Kathleen learned it was all about her inability to focus. She felt pulled in so many different directions: so many chores to do, so many people who needed her help. She slipped into a kind of passivity, able to do only the bare minimum of what needed to be done.

So, too, with us. We lose our ability to press forward to what lies ahead, sitting back on our haunches instead and just taking it all in.

The final thing we need to do, in the spiritual life, is listen to the call of the future. We “press on toward the goal for the prize of the heavenly call of God in Christ Jesus.”

Having cast aside past regrets and broken free from the inertia of the present, the spiritual challenge is to open our hearts to the voice of God, who’s beckoning us into the future.

Why does the runner run? Unless he or she happens to be on a treadmill, the runner runs to get somewhere. There’s a goal in mind, a finish line.

The French Jesuit scientist and theologian, Pierre Teilhard, once wrote: “The whole future of the Earth, as of religion, seems to me to depend on the awakening of our faith in the future.” Yet, how easy it is to get ourselves into the mode of fearing and distrusting the future! Especially in a time of rapid change, in a time of Covid and war, it feels more natural to hold onto the comfortable, the familiar.

Churches are especially prone to such paralyzing thinking. We’re institutions that cherish and value tradition. It’s one reason we’re here: to protect and nurture that tradition and pass it on to the next generations. The thing about tradition in the church, though, is that it’s a living thing. Each generation must take up the traditions of the past and refashion them to fit the present.

Victoria and Shane have made a huge contribution to our next generation with Grayson, Kate, Lana, Keegan, Grady, Jake and Ace.  As baptized children of God, we will teach them the traditions of the past and then they will refashion them to fit a future that will be very different than our present.

This morning we welcome Jake and Ace on their first birthday into our Divinity family, preparing them for the future.

This morning, we also give thanks for the other end of the timeline in Mary Ann Filipow’s 80th birthday. 

She did her part in preparing children for the future, when she taught first graders for most of her 26 years of teaching in Cleveland schools, helping to shape and mold the hearts of many children.

But it is the hearts of her own children, Susan and Mark, and her grandchildren, Mackenzie and Mason, and the hearts of many of us here that Mary Ann has helped shape and mold over the years.  I know she has certainly helped enlarge my heart every year with delicious nut rolls!

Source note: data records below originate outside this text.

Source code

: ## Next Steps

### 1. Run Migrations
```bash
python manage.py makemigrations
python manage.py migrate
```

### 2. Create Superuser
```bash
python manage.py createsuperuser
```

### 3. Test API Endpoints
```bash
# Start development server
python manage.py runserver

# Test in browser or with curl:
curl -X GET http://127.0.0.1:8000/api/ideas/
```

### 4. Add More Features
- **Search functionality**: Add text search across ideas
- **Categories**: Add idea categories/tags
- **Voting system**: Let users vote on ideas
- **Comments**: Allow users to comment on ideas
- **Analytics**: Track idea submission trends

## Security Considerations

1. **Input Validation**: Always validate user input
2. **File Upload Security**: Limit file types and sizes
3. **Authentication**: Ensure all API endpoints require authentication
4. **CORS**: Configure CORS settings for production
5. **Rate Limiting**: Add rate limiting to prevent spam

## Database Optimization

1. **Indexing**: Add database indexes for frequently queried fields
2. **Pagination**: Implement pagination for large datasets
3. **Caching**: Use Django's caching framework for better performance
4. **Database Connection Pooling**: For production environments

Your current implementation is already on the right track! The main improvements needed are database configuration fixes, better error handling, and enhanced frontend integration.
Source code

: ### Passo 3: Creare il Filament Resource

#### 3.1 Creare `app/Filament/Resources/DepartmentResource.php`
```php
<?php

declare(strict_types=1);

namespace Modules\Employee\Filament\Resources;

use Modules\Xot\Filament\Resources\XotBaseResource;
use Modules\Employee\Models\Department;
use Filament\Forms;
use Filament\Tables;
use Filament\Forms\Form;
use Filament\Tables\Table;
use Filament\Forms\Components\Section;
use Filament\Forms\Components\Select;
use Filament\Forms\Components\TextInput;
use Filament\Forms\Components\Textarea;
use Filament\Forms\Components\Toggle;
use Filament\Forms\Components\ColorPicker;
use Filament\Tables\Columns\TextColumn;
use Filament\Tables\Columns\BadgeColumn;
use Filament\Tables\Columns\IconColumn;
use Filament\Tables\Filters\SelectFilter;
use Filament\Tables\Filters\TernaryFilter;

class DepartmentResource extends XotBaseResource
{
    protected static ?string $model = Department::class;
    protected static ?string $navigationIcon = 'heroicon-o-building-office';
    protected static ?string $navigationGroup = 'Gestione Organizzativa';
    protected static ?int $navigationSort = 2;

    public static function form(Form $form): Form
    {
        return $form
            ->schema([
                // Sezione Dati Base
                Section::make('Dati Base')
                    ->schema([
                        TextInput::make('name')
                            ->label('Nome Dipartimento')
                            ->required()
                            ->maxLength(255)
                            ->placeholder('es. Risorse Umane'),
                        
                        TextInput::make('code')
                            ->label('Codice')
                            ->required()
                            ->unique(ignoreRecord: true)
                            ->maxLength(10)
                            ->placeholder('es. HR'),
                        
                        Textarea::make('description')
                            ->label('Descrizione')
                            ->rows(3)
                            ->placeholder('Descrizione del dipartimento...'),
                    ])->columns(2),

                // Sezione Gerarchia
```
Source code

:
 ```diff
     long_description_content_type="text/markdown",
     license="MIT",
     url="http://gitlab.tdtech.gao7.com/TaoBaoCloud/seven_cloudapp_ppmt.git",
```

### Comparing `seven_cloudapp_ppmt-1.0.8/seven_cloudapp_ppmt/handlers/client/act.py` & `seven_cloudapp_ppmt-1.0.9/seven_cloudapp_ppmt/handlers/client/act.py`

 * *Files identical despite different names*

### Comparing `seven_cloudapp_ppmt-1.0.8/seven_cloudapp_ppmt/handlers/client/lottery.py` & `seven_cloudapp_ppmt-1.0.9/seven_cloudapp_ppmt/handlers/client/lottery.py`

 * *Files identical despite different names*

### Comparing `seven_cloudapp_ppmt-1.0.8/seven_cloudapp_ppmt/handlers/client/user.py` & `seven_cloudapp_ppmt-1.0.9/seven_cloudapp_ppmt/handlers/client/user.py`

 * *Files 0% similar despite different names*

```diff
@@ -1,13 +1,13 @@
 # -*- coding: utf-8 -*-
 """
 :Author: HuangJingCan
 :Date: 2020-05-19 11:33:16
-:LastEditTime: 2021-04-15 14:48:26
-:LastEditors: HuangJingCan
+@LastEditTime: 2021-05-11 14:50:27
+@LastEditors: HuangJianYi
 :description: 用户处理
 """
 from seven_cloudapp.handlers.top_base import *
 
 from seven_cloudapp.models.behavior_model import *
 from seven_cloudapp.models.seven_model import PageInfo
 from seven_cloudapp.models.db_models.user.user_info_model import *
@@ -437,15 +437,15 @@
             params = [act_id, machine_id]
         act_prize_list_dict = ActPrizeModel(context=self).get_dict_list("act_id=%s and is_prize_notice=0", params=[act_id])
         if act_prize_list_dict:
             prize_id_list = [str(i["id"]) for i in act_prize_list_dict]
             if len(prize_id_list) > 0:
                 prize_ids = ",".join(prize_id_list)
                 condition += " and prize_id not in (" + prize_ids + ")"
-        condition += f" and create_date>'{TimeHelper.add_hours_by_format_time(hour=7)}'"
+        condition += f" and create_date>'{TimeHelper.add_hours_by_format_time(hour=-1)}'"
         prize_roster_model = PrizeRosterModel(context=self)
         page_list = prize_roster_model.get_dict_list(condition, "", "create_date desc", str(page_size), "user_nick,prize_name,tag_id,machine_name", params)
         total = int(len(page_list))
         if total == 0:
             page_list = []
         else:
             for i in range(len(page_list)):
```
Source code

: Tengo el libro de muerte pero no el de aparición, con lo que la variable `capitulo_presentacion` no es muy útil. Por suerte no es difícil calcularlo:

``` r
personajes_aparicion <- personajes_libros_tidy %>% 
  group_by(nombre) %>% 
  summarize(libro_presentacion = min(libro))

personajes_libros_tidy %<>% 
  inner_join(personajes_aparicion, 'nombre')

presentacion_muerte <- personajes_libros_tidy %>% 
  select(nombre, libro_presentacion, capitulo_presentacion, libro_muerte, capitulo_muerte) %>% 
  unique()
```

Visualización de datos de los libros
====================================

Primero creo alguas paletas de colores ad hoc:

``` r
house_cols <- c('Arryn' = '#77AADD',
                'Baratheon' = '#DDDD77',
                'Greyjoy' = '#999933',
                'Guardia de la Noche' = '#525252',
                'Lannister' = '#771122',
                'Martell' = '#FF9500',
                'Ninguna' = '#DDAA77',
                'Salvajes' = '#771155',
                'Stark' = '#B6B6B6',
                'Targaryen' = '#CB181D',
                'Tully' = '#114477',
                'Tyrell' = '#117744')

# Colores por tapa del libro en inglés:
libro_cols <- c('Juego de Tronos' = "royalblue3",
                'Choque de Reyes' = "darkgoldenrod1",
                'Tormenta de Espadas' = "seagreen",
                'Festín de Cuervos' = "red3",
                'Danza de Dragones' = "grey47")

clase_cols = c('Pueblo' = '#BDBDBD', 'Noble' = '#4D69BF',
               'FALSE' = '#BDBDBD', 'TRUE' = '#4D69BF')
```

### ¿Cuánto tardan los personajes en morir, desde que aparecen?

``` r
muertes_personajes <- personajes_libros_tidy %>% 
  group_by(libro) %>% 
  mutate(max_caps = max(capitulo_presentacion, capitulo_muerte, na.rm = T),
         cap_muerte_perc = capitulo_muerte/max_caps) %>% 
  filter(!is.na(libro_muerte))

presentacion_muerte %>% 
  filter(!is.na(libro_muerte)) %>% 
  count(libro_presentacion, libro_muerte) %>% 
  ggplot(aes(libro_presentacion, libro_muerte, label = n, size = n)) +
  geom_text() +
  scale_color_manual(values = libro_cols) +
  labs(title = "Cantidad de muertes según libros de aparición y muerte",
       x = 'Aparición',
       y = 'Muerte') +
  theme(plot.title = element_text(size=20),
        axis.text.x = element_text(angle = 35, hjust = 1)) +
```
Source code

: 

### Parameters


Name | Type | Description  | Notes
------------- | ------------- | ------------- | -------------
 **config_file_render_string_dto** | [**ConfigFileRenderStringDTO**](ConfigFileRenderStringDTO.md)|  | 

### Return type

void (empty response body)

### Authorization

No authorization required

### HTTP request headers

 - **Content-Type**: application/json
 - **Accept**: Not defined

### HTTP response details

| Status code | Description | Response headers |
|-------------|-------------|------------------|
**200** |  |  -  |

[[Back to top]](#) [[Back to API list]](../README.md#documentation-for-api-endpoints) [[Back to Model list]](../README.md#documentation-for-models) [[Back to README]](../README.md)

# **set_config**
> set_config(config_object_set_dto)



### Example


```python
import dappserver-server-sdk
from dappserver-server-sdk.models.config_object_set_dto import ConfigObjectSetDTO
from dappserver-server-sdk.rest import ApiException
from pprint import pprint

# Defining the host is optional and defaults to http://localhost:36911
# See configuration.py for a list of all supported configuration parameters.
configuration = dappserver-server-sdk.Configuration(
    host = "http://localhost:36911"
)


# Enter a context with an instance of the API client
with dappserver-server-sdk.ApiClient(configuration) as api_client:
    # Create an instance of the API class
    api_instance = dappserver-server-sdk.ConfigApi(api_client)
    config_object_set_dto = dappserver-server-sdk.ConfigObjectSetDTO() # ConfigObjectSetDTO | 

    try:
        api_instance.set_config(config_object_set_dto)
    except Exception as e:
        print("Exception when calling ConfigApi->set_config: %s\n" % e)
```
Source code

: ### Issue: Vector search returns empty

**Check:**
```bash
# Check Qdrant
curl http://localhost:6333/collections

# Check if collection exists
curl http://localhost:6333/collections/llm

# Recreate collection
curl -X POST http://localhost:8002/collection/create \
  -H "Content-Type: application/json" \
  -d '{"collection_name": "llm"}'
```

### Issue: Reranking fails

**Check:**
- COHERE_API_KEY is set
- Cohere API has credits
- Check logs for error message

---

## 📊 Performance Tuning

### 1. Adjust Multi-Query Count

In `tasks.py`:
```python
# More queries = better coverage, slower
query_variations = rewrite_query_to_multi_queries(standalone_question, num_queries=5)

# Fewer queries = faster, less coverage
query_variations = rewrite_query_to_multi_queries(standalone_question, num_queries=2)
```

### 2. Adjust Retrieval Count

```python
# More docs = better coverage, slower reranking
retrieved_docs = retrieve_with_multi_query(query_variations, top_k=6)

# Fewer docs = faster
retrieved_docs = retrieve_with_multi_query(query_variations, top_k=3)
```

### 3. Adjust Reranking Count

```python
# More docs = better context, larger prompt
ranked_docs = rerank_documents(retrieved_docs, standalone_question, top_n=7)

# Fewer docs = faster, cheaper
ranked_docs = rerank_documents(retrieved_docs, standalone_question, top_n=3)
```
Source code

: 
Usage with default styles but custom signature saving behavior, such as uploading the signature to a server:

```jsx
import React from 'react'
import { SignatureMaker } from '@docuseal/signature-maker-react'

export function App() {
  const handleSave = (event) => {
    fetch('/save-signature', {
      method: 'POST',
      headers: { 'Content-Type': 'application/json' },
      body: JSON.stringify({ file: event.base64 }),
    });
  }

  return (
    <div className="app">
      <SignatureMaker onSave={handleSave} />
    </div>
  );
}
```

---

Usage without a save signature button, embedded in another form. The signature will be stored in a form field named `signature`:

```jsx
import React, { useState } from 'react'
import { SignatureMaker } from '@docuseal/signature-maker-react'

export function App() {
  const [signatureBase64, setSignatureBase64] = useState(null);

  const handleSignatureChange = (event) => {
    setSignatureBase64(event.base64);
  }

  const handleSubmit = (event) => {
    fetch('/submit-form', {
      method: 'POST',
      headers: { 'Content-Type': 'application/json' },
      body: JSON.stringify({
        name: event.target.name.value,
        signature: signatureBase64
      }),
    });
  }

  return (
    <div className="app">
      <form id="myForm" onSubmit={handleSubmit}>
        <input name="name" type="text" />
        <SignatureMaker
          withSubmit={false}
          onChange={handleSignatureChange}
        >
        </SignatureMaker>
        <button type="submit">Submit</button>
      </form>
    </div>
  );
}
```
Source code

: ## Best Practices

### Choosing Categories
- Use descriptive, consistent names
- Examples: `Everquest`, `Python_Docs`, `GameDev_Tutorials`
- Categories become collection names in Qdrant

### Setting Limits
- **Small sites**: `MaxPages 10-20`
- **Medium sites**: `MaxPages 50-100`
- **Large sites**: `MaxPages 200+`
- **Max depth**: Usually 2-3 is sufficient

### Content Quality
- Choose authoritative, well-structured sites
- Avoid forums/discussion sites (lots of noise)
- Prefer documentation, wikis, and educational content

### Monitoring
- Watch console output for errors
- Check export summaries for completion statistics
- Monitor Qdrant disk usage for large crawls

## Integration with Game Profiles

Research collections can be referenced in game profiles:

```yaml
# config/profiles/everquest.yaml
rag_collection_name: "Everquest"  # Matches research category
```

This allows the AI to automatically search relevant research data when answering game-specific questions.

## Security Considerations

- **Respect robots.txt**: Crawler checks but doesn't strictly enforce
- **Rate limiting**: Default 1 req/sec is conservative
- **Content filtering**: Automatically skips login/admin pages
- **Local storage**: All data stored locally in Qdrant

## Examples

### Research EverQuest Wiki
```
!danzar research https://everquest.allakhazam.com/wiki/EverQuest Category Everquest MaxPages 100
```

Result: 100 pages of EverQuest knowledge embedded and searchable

For me, it’s Mary Ann’s and many other Divinity member’s battles with cancer that inspires us to open our hearts to the voice of God, who’s beckoning us into the future.

We have a future promise. It’s the promise of our faith, the promise that God isn’t finished with us yet, the promise that one day all that is now indistinct will be made clear. Because we have heard that promise, and know it to be true, we can get up from the place where we are — the place where we so frequently feel stuck and immobilized — and move on. To the eye of faith, it’s always a new day!